Patterns are any set of shapes, numbers, letters or objects that are repeated. For example, the squares on a Checkers board and the stripes on a blanket are both patterns. Patterns are an essential building block for higher level math concepts such as skip counting (5, 10, 15, etc.), prediction, problem solving and algebraic reasoning.

Look at the image below. Can you name all the objects in each row? What color are the objects? Look at the top row. Do you know what color smiley face should go in the question mark box? Great! Now, let’s try the second row. Which shape should go in the question mark box for that row? Awesome! Ready for a tricky one? Look at the bottom row with the tigers and flamingos. Do we need to put a tiger or a flamingo in the box to complete the pattern? Should it be large or small?
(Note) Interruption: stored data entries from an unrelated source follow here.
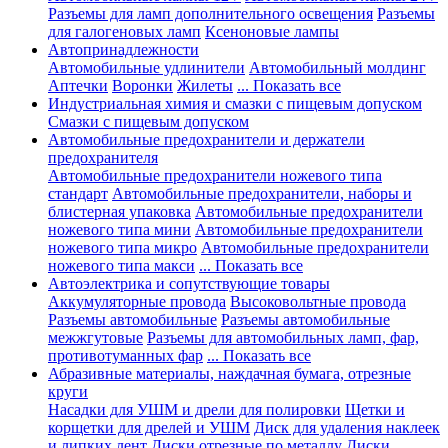
Разъемы для ламп дополнительного освещения
Разъемы
для галогеновых ламп
Ксеноновые лампы
Автопринадлежности
Автомобильные удлинители
Автомобильный молдинг
Аптечки
Воронки
Жилеты
... Показать все
Индустриальная химия и смазки с пищевым допуском
Смазки с пищевым допуском
Автомобильные предохранители и держатели
предохранителя
Автомобильные предохранители ножевого типа
стандарт
Автомобильные предохранители, наборы и
блистерная упаковка
Автомобильные предохранители
ножевого типа мини
Автомобильные предохранители
ножевого типа микро
Автомобильные предохранители
ножевого типа макси
... Показать все
Автоэлектрика и сопутствующие товары
Аккумуляторные провода
Высоковольтные провода
Разъемы автомобильные
Разъемы автомобильные
межжгутовые
Разъемы для автомобильных ламп, фар,
противотуманных фар
... Показать все
Абразивные материалы, наждачная бумага, отрезные
круги
Насадки для УШМ и дрели для полировки
Щетки и
корщетки для дрелей и УШМ
Диск для удаления наклеек
и липких лент
Диски отрезные по металлу
Диски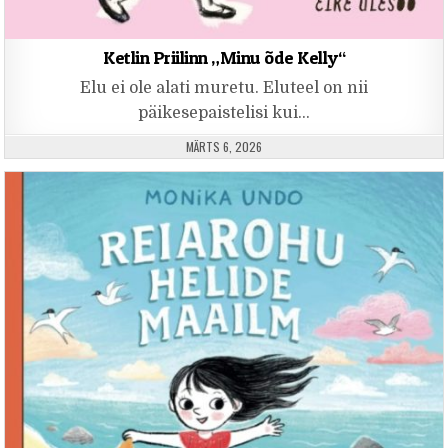
Ketlin Priilinn „Minu õde Kelly“
Elu ei ole alati muretu. Eluteel on nii
päikesepaistelisi kui…
PUBLISHED DATE:
MÄRTS 6, 2026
Click on the video below to watch Mrs. K. share a fun story about Lu and her friends looking for patterns in their daily activities. Patterns are everywhere in our story. How many can you find? Can you finish the following patterns from our story? (It’s ok if you can’t remember the patterns. Feel free to watch the video again to find the answers).
Pitter, pitter, _______! Pitter, pitter, ________!
Boot, boot, ________! Boot, boot, _________!
Milk, apple, cracker, ________! Milk, apple, cracker, ________!
Jump, hop, kick, ________! Jump, hop, kick, _____________!
White sheep, white sheep, _______! White sheep, white sheep, ________!
Bonus: The days of the week make a pattern too! Can you recite the days of the week in the correct order?

Thank you to Greenwillow Books – HarperCollins Publishers for allowing us to share this story with you.

Mrs. K. made some patterns on a caterpillar today using construction paper circles. What else could you use to practice making patterns? Do you have any LEGOs at home? You could use LEGOS in different colors, sizes and shapes to make patterns. You could also make a pattern friendship bracelet using different color beads. I bet if you look around your house (inside and outside) you will find many things that make a pattern.

If you picked up a Kinder Club practice packet from the library, have fun completing this week’s activities and stay tuned for our next activity post.

  • Kindergarten Readiness Practice: This week we are taking our kindergarten readiness practice to the kitchen. Making patterns using food is always a yummy way to learn! How many patterns can you make during dinner or snack time this week? We’ve provided a few fun ideas for you to try!
    Veggie and fruit kabobs:
    Use whatever veggies and fruit you have on hand
    Toothpicks can be used instead of skewers
    Dessert kabobs:
    Strawberries, blueberries, bananas, chunks of brownies, waffles or angel food cake, marshmallows
    M&Ms, gummy bears, jellybeans
    Remember kitchen time and food prep ALWAYS require adult supervision and permission.